━━━ SUPPLIED DATA ━━━

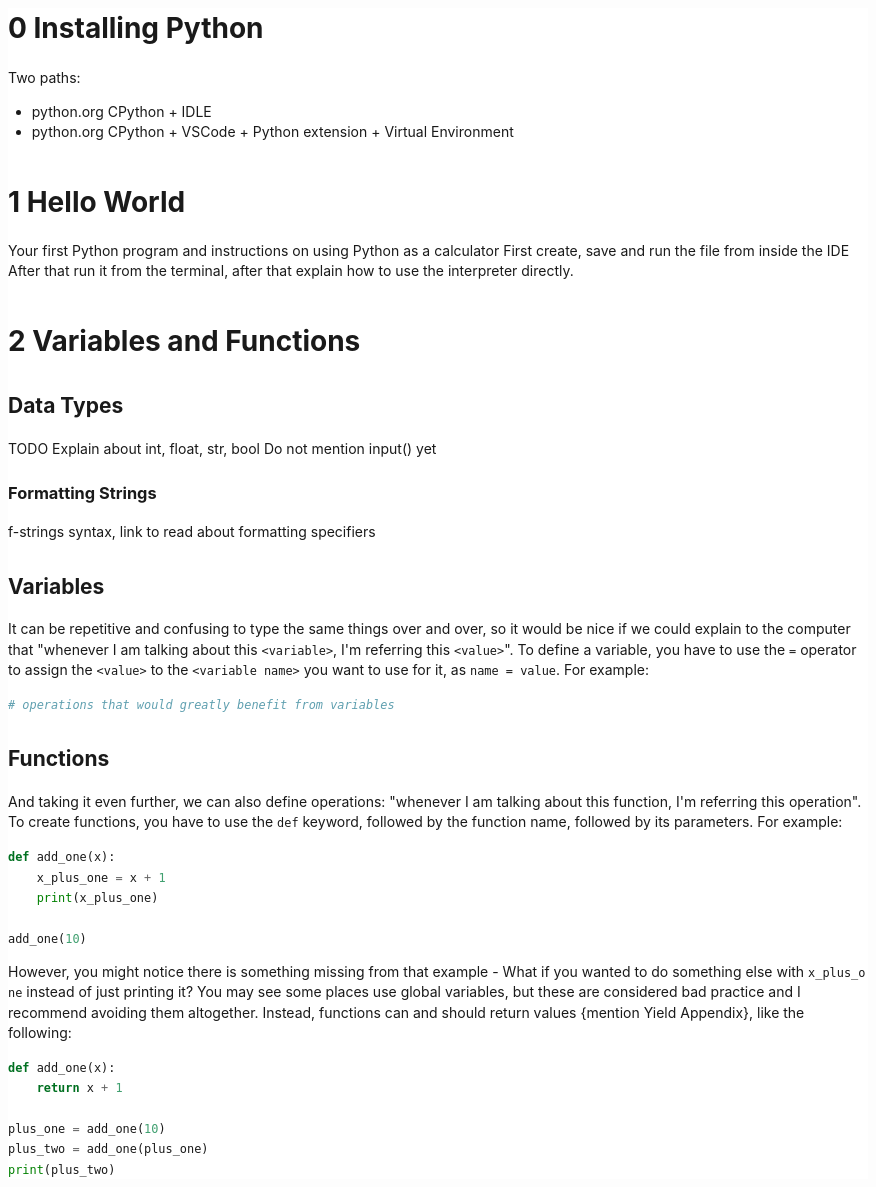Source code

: 
# 0 Installing Python
Two paths:
- python.org CPython + IDLE
- python.org CPython + VSCode + Python extension + Virtual Environment

# 1 Hello World
Your first Python program and instructions on using Python as a calculator
First create, save and run the file from inside the IDE
After that run it from the terminal, after that explain how to use the interpreter directly.

# 2 Variables and Functions
## Data Types
TODO Explain about int, float, str, bool
Do not mention input() yet
### Formatting Strings
f-strings syntax, link to read about formatting specifiers

## Variables
It can be repetitive and confusing to type the same things over and over, so it would be nice if we could explain to the computer that "whenever I am talking about this `<variable>`, I'm referring this `<value>`".
To define a variable, you have to use the `=` operator to assign the `<value>` to the `<variable name>` you want to use for it, as `name = value`. For example:
```py
# operations that would greatly benefit from variables
```

## Functions
And taking it even further, we can also define operations: "whenever I am talking about this function, I'm referring this operation".
To create functions, you have to use the `def` keyword, followed by the function name, followed by its parameters. For example:
```py
def add_one(x):
    x_plus_one = x + 1
    print(x_plus_one)

add_one(10)
```

However, you might notice there is something missing from that example - What if you wanted to do something else with `x_plus_one` instead of just printing it?
You may see some places use global variables, but these are considered bad practice and I recommend avoiding them altogether. Instead, functions can and should return values {mention Yield Appendix}, like the following:
```py
def add_one(x):
    return x + 1

plus_one = add_one(10)
plus_two = add_one(plus_one)
print(plus_two)
```
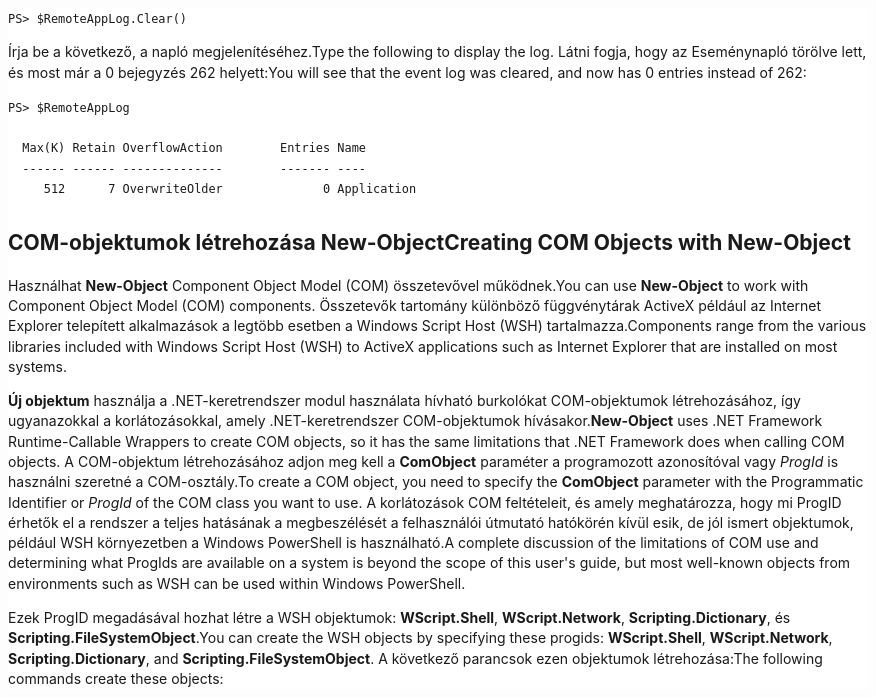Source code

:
 ```
PS> $RemoteAppLog.Clear()
```

<span data-ttu-id="6da51-143">Írja be a következő, a napló megjelenítéséhez.</span><span class="sxs-lookup"><span data-stu-id="6da51-143">Type the following to display the log.</span></span> <span data-ttu-id="6da51-144">Látni fogja, hogy az Eseménynapló törölve lett, és most már a 0 bejegyzés 262 helyett:</span><span class="sxs-lookup"><span data-stu-id="6da51-144">You will see that the event log was cleared, and now has 0 entries instead of 262:</span></span>

```
PS> $RemoteAppLog

  Max(K) Retain OverflowAction        Entries Name
  ------ ------ --------------        ------- ----
     512      7 OverwriteOlder              0 Application
```

## <a name="creating-com-objects-with-new-object"></a><span data-ttu-id="6da51-145">COM-objektumok létrehozása New-Object</span><span class="sxs-lookup"><span data-stu-id="6da51-145">Creating COM Objects with New-Object</span></span>
<span data-ttu-id="6da51-146">Használhat **New-Object** Component Object Model (COM) összetevővel működnek.</span><span class="sxs-lookup"><span data-stu-id="6da51-146">You can use **New-Object** to work with Component Object Model (COM) components.</span></span> <span data-ttu-id="6da51-147">Összetevők tartomány különböző függvénytárak ActiveX például az Internet Explorer telepített alkalmazások a legtöbb esetben a Windows Script Host (WSH) tartalmazza.</span><span class="sxs-lookup"><span data-stu-id="6da51-147">Components range from the various libraries included with Windows Script Host (WSH) to ActiveX applications such as Internet Explorer that are installed on most systems.</span></span>

<span data-ttu-id="6da51-148">**Új objektum** használja a .NET-keretrendszer modul használata hívható burkolókat COM-objektumok létrehozásához, így ugyanazokkal a korlátozásokkal, amely .NET-keretrendszer COM-objektumok hívásakor.</span><span class="sxs-lookup"><span data-stu-id="6da51-148">**New-Object** uses .NET Framework Runtime-Callable Wrappers to create COM objects, so it has the same limitations that .NET Framework does when calling COM objects.</span></span> <span data-ttu-id="6da51-149">A COM-objektum létrehozásához adjon meg kell a **ComObject** paraméter a programozott azonosítóval vagy *ProgId* is használni szeretné a COM-osztály.</span><span class="sxs-lookup"><span data-stu-id="6da51-149">To create a COM object, you need to specify the **ComObject** parameter with the Programmatic Identifier or *ProgId* of the COM class you want to use.</span></span> <span data-ttu-id="6da51-150">A korlátozások COM feltételeit, és amely meghatározza, hogy mi ProgID érhetők el a rendszer a teljes hatásának a megbeszélését a felhasználói útmutató hatókörén kívül esik, de jól ismert objektumok, például WSH környezetben a Windows PowerShell is használható.</span><span class="sxs-lookup"><span data-stu-id="6da51-150">A complete discussion of the limitations of COM use and determining what ProgIds are available on a system is beyond the scope of this user's guide, but most well-known objects from environments such as WSH can be used within Windows PowerShell.</span></span>

<span data-ttu-id="6da51-151">Ezek ProgID megadásával hozhat létre a WSH objektumok: **WScript.Shell**, **WScript.Network**, **Scripting.Dictionary**, és **Scripting.FileSystemObject**.</span><span class="sxs-lookup"><span data-stu-id="6da51-151">You can create the WSH objects by specifying these progids: **WScript.Shell**, **WScript.Network**, **Scripting.Dictionary**, and **Scripting.FileSystemObject**.</span></span> <span data-ttu-id="6da51-152">A következő parancsok ezen objektumok létrehozása:</span><span class="sxs-lookup"><span data-stu-id="6da51-152">The following commands create these objects:</span></span>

━━━

■ WHAT IS REQUIRED: Go over the data above and copy every line that has the word "mention" in it.

■ WORKED SOLUTION:
Do not mention input() yet
You may see some places use global variables, but these are considered bad practice and I recommend avoiding them altogether. Instead, functions can and should return values {mention Yield Appendix}, like the following:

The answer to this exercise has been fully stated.